O lixo e a sociedade de consumo no Brasil
Enviada em 20/06/2020
No limiar do século XXI, os caminhos para o consumo consciente no Brasil são um dos dilemas que o país precisa administrar e resolver. Assim, tal prática está relacionada com a negligência social ao descarte de lixo, bem como a insuficiência estatal na ampliação de leis. Logo, haja vista que o consumo consciente é fundamental para o desenvolvimento da nação, ele deve ser efetivado pelos agentes adequados, a partir das resoluções dos entraves vinculados a ele.
É axiomático que a falta de cuidado no que tange ao descarte de lixo no Brasil é preocupante. Desse modo, a sociedade atual é marcada pelo consumismo desnecessário na procura de uma satisfação, que é momentânea, já que, após um produto comprado o desejo de adquirir um novo produto é fluente, tornando assim um ciclo vicioso. Diante disso, a quantidade do descarte de lixo vai aumentando rapidamente, exemplo disso são celulares que na cultura econômica são lançados um após o outro e o descarte inadequado desses causam problemas ao ambiente, como o aumento do efeito estufa. Nesse sentido, é possível relacionar esse cenário ao pensamento do filósofo Confúcio:“Não corrigir nossas falhas é o mesmo que cometer novos erros”, ou seja, não corrigindo a falha do consumismo exagerado causará novos erros: problemas ambientais e da saúde do home, como exemplo o câncer.
Em segunda análise, vale salientar que a falta de leis para regular esses sistemas de produção é precária.
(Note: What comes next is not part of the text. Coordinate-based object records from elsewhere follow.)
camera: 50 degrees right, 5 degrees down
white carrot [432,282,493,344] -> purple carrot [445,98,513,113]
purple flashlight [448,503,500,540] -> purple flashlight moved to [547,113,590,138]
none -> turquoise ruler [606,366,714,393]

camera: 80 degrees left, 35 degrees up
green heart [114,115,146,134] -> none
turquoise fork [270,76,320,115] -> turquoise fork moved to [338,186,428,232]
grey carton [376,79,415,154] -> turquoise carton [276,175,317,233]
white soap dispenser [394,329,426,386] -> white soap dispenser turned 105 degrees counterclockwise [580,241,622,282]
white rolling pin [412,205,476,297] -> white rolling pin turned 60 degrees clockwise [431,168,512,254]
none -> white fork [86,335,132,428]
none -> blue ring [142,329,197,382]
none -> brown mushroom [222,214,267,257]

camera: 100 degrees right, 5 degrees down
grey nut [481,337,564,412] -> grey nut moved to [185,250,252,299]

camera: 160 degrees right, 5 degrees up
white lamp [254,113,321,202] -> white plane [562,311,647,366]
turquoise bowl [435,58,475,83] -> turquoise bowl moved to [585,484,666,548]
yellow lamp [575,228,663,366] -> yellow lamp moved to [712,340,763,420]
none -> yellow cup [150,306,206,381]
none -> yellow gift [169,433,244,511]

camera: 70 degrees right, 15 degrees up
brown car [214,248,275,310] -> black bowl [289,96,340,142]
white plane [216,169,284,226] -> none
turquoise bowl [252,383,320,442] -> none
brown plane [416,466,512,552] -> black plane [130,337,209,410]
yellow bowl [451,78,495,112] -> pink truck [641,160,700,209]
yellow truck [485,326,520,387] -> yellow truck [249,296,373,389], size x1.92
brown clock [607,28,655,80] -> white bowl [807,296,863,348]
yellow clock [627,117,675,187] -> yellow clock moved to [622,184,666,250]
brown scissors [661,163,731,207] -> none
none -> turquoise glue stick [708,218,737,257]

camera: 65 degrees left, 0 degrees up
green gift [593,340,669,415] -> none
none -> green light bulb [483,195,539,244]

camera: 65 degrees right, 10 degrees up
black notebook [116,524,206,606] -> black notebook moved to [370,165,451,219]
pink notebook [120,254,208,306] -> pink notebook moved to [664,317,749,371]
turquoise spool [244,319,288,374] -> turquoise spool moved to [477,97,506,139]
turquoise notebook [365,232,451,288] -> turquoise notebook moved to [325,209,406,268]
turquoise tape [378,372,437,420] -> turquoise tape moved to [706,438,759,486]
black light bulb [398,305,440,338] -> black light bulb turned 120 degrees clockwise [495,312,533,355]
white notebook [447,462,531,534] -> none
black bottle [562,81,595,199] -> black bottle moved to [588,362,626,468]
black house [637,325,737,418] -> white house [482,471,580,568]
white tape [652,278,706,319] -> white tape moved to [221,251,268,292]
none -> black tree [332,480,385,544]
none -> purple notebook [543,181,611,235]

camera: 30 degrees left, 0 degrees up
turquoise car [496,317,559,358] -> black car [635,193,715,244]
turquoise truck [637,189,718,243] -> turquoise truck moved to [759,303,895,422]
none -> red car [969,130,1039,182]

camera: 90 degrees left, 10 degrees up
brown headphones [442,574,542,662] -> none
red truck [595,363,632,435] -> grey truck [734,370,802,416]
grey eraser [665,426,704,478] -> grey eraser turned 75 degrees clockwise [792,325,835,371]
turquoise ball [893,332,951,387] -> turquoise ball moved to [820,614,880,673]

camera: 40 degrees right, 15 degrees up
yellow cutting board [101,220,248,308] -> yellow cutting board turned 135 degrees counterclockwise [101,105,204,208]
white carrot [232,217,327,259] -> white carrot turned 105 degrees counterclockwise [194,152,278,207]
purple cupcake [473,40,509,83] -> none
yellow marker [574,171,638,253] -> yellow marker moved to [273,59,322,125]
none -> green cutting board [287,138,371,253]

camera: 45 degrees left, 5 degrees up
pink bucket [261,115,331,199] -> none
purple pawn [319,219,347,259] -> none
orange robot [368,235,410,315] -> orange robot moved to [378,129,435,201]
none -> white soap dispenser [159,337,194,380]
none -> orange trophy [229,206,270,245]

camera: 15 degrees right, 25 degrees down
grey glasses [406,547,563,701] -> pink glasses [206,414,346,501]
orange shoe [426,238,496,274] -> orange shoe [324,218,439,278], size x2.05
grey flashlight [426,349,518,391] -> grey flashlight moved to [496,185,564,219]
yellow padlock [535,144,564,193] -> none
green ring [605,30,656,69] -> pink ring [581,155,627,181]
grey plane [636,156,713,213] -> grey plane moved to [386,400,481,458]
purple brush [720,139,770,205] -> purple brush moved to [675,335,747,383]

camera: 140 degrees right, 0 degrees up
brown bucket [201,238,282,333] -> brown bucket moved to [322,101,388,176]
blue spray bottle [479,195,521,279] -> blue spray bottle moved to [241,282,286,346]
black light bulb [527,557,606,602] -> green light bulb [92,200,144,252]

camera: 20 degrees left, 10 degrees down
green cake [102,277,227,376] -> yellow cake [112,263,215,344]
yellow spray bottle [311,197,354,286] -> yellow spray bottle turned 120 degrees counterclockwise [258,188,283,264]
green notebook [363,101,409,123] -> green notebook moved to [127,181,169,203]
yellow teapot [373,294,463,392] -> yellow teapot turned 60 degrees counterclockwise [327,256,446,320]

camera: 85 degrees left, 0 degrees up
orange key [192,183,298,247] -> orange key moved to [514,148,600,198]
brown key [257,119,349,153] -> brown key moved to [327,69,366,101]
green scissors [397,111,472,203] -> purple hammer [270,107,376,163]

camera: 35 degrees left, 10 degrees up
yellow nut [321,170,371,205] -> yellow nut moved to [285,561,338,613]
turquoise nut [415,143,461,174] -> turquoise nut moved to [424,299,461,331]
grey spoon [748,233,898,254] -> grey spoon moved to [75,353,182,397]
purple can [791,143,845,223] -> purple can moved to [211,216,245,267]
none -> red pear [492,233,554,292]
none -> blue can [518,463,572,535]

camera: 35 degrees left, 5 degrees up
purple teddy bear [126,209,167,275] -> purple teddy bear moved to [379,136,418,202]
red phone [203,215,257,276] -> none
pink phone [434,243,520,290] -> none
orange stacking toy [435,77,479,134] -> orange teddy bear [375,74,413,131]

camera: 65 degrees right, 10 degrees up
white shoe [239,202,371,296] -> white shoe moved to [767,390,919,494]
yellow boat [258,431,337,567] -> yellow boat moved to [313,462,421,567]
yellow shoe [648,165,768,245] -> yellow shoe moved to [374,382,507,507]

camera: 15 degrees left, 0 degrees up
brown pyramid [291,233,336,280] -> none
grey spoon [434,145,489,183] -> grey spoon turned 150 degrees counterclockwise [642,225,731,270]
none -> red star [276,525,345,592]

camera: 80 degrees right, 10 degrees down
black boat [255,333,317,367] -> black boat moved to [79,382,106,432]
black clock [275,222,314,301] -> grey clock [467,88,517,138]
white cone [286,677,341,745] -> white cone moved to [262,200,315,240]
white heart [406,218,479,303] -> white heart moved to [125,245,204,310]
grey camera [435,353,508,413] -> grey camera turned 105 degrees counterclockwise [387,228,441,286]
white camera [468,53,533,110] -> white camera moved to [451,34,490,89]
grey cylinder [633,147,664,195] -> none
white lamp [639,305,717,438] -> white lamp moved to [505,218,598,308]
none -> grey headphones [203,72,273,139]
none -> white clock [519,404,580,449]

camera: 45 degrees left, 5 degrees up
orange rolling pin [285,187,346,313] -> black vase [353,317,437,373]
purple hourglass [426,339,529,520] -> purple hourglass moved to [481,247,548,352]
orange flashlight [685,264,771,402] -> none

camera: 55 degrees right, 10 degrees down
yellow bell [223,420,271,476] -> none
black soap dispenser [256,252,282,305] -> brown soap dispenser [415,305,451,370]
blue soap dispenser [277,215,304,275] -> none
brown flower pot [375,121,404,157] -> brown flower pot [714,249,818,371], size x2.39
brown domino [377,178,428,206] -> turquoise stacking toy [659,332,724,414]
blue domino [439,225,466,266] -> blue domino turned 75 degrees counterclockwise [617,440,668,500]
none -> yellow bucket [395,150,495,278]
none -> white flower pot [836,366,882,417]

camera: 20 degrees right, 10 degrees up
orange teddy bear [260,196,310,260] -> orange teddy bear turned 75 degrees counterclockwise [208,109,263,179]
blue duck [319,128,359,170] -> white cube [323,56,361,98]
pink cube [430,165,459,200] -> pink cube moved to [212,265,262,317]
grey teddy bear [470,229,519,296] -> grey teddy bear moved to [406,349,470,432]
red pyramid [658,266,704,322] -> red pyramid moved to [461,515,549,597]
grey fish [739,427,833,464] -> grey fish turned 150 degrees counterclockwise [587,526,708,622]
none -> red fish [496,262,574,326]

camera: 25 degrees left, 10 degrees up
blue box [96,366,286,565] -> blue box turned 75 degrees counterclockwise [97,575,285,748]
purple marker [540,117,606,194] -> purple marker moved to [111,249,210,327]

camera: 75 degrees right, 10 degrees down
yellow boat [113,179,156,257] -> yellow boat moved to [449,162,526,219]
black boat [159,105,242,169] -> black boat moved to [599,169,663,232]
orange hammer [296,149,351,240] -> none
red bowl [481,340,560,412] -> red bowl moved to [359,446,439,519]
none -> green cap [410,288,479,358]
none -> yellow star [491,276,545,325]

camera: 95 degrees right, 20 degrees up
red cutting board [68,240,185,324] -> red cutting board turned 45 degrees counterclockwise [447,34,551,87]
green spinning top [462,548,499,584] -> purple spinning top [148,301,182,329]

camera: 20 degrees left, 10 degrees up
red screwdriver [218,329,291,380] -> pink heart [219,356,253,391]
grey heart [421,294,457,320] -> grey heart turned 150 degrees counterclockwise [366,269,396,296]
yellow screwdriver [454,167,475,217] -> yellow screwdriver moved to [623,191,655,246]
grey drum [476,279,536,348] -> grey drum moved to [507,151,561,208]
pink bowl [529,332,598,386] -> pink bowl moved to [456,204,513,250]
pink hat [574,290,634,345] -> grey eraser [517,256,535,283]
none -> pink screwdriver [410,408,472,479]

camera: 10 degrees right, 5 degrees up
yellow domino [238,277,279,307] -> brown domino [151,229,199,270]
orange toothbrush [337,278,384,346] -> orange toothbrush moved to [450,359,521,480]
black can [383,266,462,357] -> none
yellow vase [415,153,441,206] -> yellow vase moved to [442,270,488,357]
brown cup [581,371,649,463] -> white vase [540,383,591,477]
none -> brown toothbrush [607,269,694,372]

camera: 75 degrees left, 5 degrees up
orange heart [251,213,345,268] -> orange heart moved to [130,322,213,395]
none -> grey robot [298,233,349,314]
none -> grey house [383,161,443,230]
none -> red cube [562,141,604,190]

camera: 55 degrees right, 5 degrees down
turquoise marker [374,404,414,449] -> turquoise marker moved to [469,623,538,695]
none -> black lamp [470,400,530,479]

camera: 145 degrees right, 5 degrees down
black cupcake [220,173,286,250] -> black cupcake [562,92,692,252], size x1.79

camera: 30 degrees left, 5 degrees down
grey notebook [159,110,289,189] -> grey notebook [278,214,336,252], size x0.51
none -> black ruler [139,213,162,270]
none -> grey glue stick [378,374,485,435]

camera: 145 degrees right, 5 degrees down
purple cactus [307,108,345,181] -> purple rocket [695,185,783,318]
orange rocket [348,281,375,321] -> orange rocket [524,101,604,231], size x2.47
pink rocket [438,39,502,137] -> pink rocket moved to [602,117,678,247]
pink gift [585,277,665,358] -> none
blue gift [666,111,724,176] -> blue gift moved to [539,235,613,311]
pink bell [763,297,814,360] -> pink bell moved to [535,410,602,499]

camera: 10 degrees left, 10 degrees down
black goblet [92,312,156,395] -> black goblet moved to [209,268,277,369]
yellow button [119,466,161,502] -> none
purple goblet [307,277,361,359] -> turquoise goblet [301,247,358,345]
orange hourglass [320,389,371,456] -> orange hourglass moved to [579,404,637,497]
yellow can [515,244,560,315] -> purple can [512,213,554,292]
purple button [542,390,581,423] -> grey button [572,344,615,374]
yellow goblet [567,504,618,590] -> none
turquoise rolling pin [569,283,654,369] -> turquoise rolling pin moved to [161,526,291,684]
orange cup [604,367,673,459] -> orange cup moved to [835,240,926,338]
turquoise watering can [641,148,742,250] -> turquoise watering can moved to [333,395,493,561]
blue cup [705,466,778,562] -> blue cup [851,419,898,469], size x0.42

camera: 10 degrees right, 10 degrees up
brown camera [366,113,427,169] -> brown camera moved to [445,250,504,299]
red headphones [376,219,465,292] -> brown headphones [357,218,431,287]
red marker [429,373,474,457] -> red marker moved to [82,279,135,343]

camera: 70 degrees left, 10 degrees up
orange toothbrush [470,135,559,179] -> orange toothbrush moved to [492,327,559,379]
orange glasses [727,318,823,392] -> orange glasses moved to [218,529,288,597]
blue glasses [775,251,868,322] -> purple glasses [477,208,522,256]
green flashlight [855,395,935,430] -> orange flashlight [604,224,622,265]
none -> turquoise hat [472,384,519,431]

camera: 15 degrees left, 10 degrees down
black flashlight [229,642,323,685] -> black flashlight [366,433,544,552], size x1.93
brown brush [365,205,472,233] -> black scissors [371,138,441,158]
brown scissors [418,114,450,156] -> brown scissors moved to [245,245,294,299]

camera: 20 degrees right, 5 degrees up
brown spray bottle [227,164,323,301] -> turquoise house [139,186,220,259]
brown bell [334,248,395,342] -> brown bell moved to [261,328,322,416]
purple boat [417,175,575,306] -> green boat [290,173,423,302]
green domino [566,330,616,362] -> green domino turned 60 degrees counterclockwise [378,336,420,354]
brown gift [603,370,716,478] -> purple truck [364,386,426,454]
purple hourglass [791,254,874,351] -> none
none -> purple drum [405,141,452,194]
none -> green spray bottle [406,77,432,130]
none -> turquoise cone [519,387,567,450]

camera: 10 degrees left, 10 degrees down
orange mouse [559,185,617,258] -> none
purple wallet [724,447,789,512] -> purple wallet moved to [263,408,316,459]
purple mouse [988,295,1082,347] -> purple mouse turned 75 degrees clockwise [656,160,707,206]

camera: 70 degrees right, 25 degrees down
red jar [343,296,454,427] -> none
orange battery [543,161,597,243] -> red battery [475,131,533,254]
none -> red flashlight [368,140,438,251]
Desde a Revolução Industrial, o meio de produção vem se modernizando trazendo grandes benefícios a sociedade. Porém, para alcançar isso, houve a exploração brutal sobre a natureza, desmatando-a e poluindo-a, provocando mais impacto ambiental. Apesar disso, o mercado não parou de produzir e fazer com que pessoas consumam mais, exemplo disso são as propagandas e promoções inusitadas. Ademais, para o alcance de maior venda os produtos atuais apresentam cada vez, mais uma durabilidade baixa e o Estado não ampliou leis para esses entraves. Portanto, é como se o Estado aprovasse esses comportamentos adotados pelas empresas de produção para alavancar a economia do país não pensando no sustentável, e sim no que isso pode beneficiá-lo no momento.
Em síntese, ao observar o atual cenário é notória o desleixo social social ao descarte de lixo e a falta de leis. Dessa maneira, para amenizar o problema é preciso que o Ministério da Justiça, órgão do Poder Público responsável pela defesa da ordem jurídica e garantia constitucionais, elabore leis para que aumentem a durabilidade dos produtos. Isso pode ser feito por meio de um projeto com profissionais como técnicos e ambientalistas e outros para ampliar os estudos e contribuir para as leis, a fim de garantir a sustentabilidade, diminuir o descarte de lixo e controlar as indústrias de produção.